__Required actions__.
1: Reproduce everything in the passage on China's five-year plans from "This forms the" down to "to liberalise markets.".
2: Answer these questions from the passage on China's five-year plans:
(a) In what month are the full details of the thirteenth plan due to be released?
(b) Who gave the speech last April that the passage recommends reading?
(c) Within which project will the internet be given greater economic resources?
3: Decide whether each statement agrees with the passage on China's five-year plans, answering yes or no and quoting the words that decide it:
(a) The five-year plans will address the financial war between China and America.
(b) Social insurance will be extended towards better healthcare and pensions.
(c) An aircraft carrier can keep up with the flow of capital.

__Excerpt provided__.
=== Section Start ===
This forms the basis of the cycle of five-year economic plans, which can be regarded as the equivalent of business plans, something unknown in western politics. The thirteenth version commences with the year of the monkey on Monday, the full details of which are due to be released in March. We already know that it will tell us how production will be directed to improve the earnings and the standard of living of the lowest paid workers. Greater controls will be imposed on pollution and the use of water resources. The internet will be accorded greater economic resources within the “Internet Plus” project. Social insurance will be increased and extended towards better healthcare and pensions. And lastly, financial reforms will continue to liberalise markets.
What will not be mentioned in these plans, which are for domestic consumption, is geopolitics, the financial war between China and America. It is this aspect of China’s future about which the hedge fund managers seem woefully ignorant. And it is a bad mistake to ignore the importance of geopolitics to both China and America, because it has the potential to have a far larger effect on the CNY/USD exchange rate than anything else. If there is any doubt in the reader’s mind that there is a financial war being waged, it is worth reading in its entirety a speech given last April by Major-General Qiao Liang, the Peoples Liberation Army strategist. There is a translation here. Of the many quotes available the best one to show why financial power is seen by the Chinese to supplant military power is the following:
“A few strokes on a computer keyboard can move billions or even trillions [of dollars] of capital from one location to another. An aircraft carrier can keep up with the speed of logistics, but it can’t keep up with the flow of capital. It is thus unable to control global capital.”
=== Section End ===
__Data to examine__.
=== Section Start ===
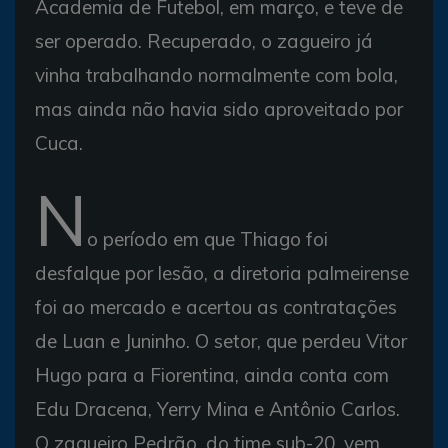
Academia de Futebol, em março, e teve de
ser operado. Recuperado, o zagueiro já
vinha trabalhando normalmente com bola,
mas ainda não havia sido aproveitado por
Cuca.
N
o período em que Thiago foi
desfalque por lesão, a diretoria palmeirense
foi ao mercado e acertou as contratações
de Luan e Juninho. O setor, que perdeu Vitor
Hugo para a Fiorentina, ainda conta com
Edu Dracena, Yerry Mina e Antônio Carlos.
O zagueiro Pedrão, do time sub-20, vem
=== Section End ===
__Exercise responses__.
1:
This forms the basis of the cycle of five-year economic plans, which can be regarded as the equivalent of business plans, something unknown in western politics. The thirteenth version commences with the year of the monkey on Monday, the full details of which are due to be released in March. We already know that it will tell us how production will be directed to improve the earnings and the standard of living of the lowest paid workers. Greater controls will be imposed on pollution and the use of water resources. The internet will be accorded greater economic resources within the “Internet Plus” project. Social insurance will be increased and extended towards better healthcare and pensions. And lastly, financial reforms will continue to liberalise markets.

2:
(a) March.
(b) Major-General Qiao Liang, the Peoples Liberation Army strategist.
(c) The "Internet Plus" project.

3:
(a) No: "What will not be mentioned in these plans, which are for domestic consumption, is geopolitics, the financial war between China and America."
(b) Yes: "Social insurance will be increased and extended towards better healthcare and pensions."
(c) No: "An aircraft carrier can keep up with the speed of logistics, but it can’t keep up with the flow of capital."